******** PROGRESS : so thanks to Ian's great comment I can get by the proof and that completeness is necessary but I need to know does this hold for general Banach spaces that are not Hilbert spaces?
I have this assignment question from Functional Analysis class stating:
Let $ \mathcal{H} $ be a Hilbert Space with a sequence $ \{x_n\}_{n=1}^{\infty} $ of elements in $ \mathcal{H} $. There is a constant $ A \in R $ such that for every sequence $ \{a_n\}_{n=1}^{\infty} $ satisfying $ 0 \leq |a_n| \leq 1 $ all zero except a finite number of elements, we have ||$ \sum_{n} a_nx_n $|| $ \leq $ A. We are asked to prove $\lim_{N\to\infty} {\sum_{n=1}^{N} x_n}$ exists in the norm. Also, does this hold if the space H is not complete?
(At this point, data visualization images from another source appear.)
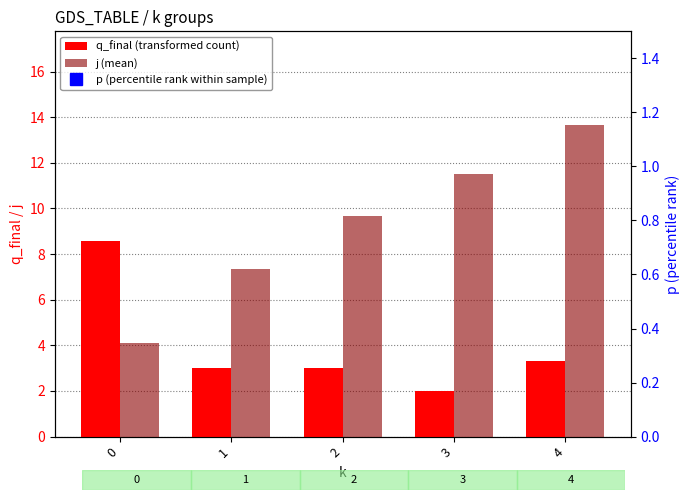

Reading left to right, extract all data points from this chart.

q_final (transformed count): 8.6	3.0	3.0	2.0	3.3
j (mean): 4.1	7.3	9.7	11.5	13.7
p (percentile rank within sample): 44.4	66.7	66.7	50.0	33.3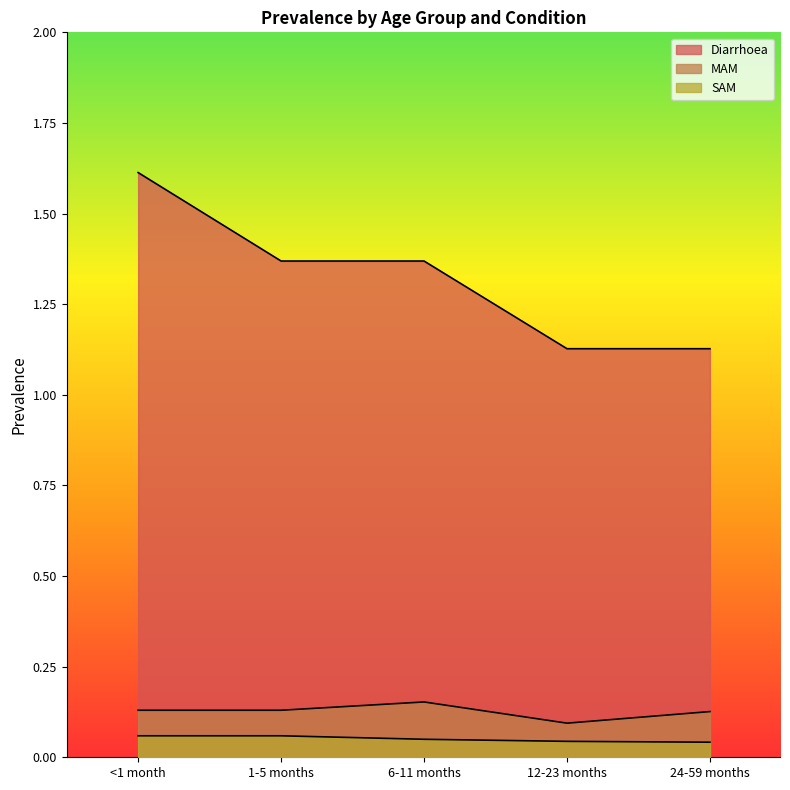

Does the chart display data point markers on the line(s)?

No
What about a norm space where the norm is not induced from an inner product?
Last part before this I proved:
For all $ \{ x_n \}_{n=1}^N \in \mathcal{H} $ there are scalars $ \{ a_n \}_{n=1}^N $ on the complex unit circle such that : $||\sum_{n=1}^{N} a_nx_n ||^2 \geq \sum_{n=1}^{N} ||x_n||^2 $
I don't exactly know how to incorporate that previous part or if I even need to for that matter. I would really appreciate help.
PROGRESS : so thanks to Ian's great comment I can get by the proof and that completeness is necessary but I need to know does this hold for general Banach spaces that are not Hilbert spaces?